At the same time, the exercise was indirectly helpful, and that was its intention. Dialogue flows in any group that enters into open-minded meditativeness, and this one did. We enter a stream of meaning that is not the product of any words exchanged, and in some way the consciousness of each is subtly transformed: this is, of course, an assertion of mine, but it does represent what I experience, and I trust it.
At some point I was aware of the significance of the truth that, if we are to show compassion to others, we need first to show compassion to ourselves. I have often struggled with this injunction. How to do it? Do I say "I love you, Peter"? Who is this "I" that says it? I've tried it, tried to grasp the significance of showing myself compassion, and failed utterly.
Then the penny dropped. While I was away at Nuneham Courtenay last November (on a kind of Brahma Kumaris training weekend-cum-retreat) I had one of those 'find-a-sixpence' moments of personal transcendence that we sometimes get out of the blue and unasked-for.

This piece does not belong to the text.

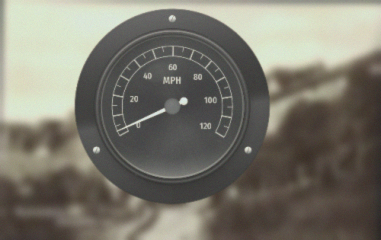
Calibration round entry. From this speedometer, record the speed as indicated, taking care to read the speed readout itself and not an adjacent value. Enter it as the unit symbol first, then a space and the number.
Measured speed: mph 2.5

I was gazing at a green jade jar on a plinth. I can't really recollect what was going on around me, it was a seminar or group discussion of some sort. I was thinking of commitment, I don't remember why. There grew in me a new conviction about commitment that turned the world on its head. When I say "grew in me" it was a bit like a bubble of awareness that expanded in consciousness, I could almost feel its steady expanding pressure. I had always shunned commitment to anything, marriage, Buddhism, everything. Perhaps only nursing had secured a kind of grudging commitment, but only just. I saw commitment as as trap, a prison, something that restricted and bound me.
Looking at the vase, and as the bubble expanded, I knew that commitment was not a prison, but a vast inviting spaciousness, an unboundaried prospect of unspeakably joyous opportunity, a shining Truth that beheld me as the father his prodigal son. I had indeed come home to myself. My "old" long-held proposition about commitment being a prison was a little shrivelled thing, dead, pathetic. I felt a little sorry for it, but no real regret. It had been "mine", but I had no more need of it; I had stepped out of it.
I think, indeed I know that was compassion visiting me. Myself pouring out compassion on myself. Where was I in all this? Nowhere, of course, and everywhere.
The actual vase referred to is pictured above, the nearer vase of the pair.